Lowering the freezing point and increasing the boiling point of water is the basic principle behind the use of antifreeze in vehicle cooling systems. You may have previously seen this physical property at work when salt is applied to hard surfaces for de-icing during the winter. However, salt is actually a corrosive compound that damages metal and sensitive components within the cooling system. If you have ever replaced a water pump damaged by corrosion, you have seen the corrosive effects of poor-quality or an improper mixture of antifreeze. In order to understand the physical properties of antifreeze, you must understand the actual chemical composition of antifreeze and how it behaves when diluted within a given solvent, such as water.
Antifreeze Chemical Breakdown
Every form of antifreeze is made up of an alcohol, but its use in differing cooling systems varies depending upon the expected temperature range of the coolant. In 1926, ethylene glycol was introduced as the first antifreeze for commercial vehicle use. Ethylene glycol has a low freezing point and a much higher boiling point than previously used alcohols. However, its sweet taste and poisonous properties have led to it being replaced in modern vehicle cooling systems by propylene glycol due to its reduced toxicity.
Propylene glycol oxidizes when exposed to air, and additional substances, such as dipotassium phosphate, must be added to it to prevent damaging corrosion within the cooling system. This mixture is prone to biological fouling as well. Once this bacterial slime begins to grow, the corrosion rates will increase as well. It is highly recommended that pH levels be monitored throughout the coolant’s life cycle.

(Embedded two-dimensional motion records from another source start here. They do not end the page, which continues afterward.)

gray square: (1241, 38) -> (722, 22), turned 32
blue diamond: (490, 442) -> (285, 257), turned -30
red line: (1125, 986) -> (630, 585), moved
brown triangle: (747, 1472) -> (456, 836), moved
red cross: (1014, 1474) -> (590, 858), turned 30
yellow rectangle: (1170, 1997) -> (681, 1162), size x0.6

Antifreeze Additive Versus Diluted Antifreeze Mixture
Antifreeze actually refers to the compound being used as a solute to form a solution of water and the compound within the cooling system. The compound is known as the additive or concentrated antifreeze. If you purchase the concentrated form, mix the antifreeze additive to the prescribed amount of water — usually one part concentrate to one part water; a 50/50 mix. Too much concentrate within the mixture can result in corrosion; so many prefer to use a premixed form of antifreeze. It is always best to follow your vehicle manufacturer’s recommendation.

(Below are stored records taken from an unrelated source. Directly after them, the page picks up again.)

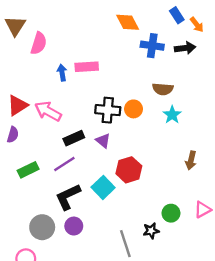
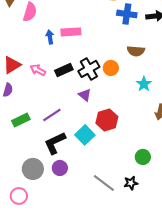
black cross: (108, 110) -> (89, 69), turned -35
pink arrow: (48, 111) -> (38, 70), size x0.7
cyan star: (172, 115) -> (144, 84), moved
black rectangle: (74, 138) -> (64, 70), moved
black star: (151, 231) -> (131, 183), moved
gray line: (125, 244) -> (104, 183), turned -35

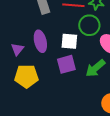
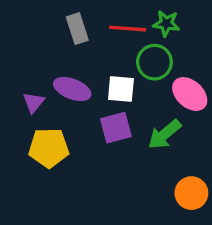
purple ellipse: (40, 41) -> (72, 89), turned -55

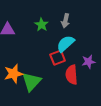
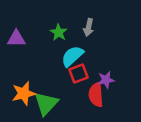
cyan semicircle: (66, 44) -> (72, 56), moved
purple star: (89, 62) -> (106, 80), moved

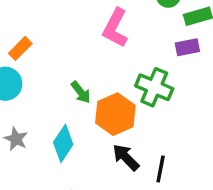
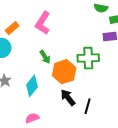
pink L-shape: (115, 28) -> (43, 23), moved
green cross: (154, 87) -> (88, 58), turned -30

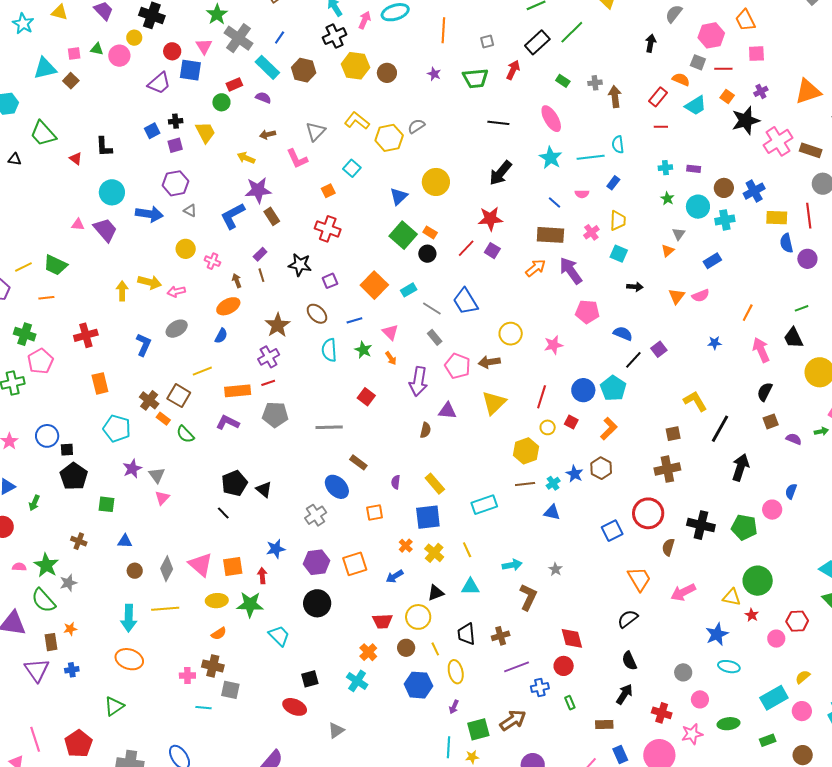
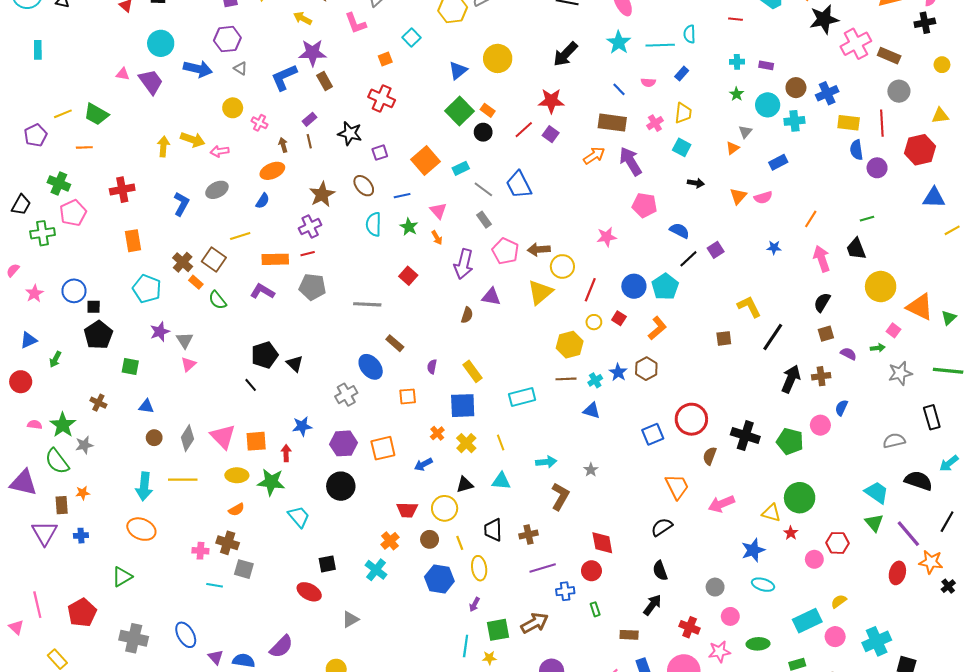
yellow circle: (511, 334) -> (562, 266), moved
brown cross: (667, 469) -> (821, 376), moved, size x0.7

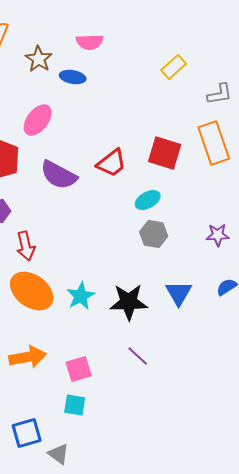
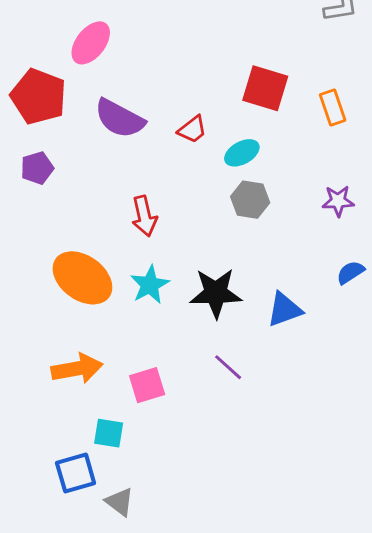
orange rectangle: (214, 143) -> (333, 107), moved, size x0.6
red trapezoid: (112, 163) -> (192, 129), moved, size x0.7
red arrow: (26, 246) -> (144, 216), moved
blue triangle: (179, 293) -> (284, 310), moved, turned 40
cyan square: (75, 405) -> (109, 433), moved

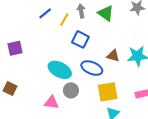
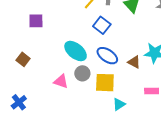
brown triangle: (113, 56) -> (134, 62), moved
yellow square: (108, 92) -> (105, 83), moved

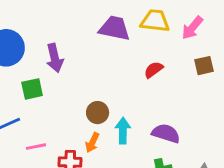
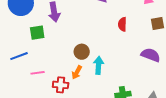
red semicircle: (154, 70) -> (122, 24), turned -56
purple semicircle: (166, 133) -> (151, 55), moved

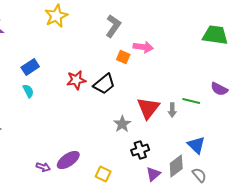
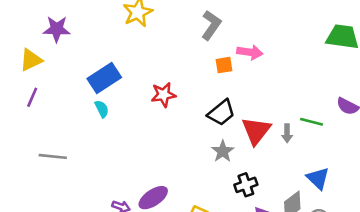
orange square: (123, 57) -> (224, 65), turned -32
blue rectangle: (30, 67) -> (104, 78), size x1.4
black trapezoid: (104, 84) -> (221, 113), moved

While understanding the chemical composition of antifreeze explains the primary reasons it does not evaporate or freeze, another principle of physics encourages the continuous liquid state of antifreeze. When the engine is running, the coolant system is under continuous pressure by the water pump. The increased osmotic pressure in the antifreeze increases the boiling point of the respective fluid, and heat transfer can continue to take place without the antifreeze transitioning into a gaseous state.
The concept of antifreeze sounds simple, but it represents the application of chemical and physical properties of matter to enhance transportation. Do not overlook the importance of this simple product in relation to what it does to protect your cooling system While it is only a part of the overall system it is a critical component that does require monitoring.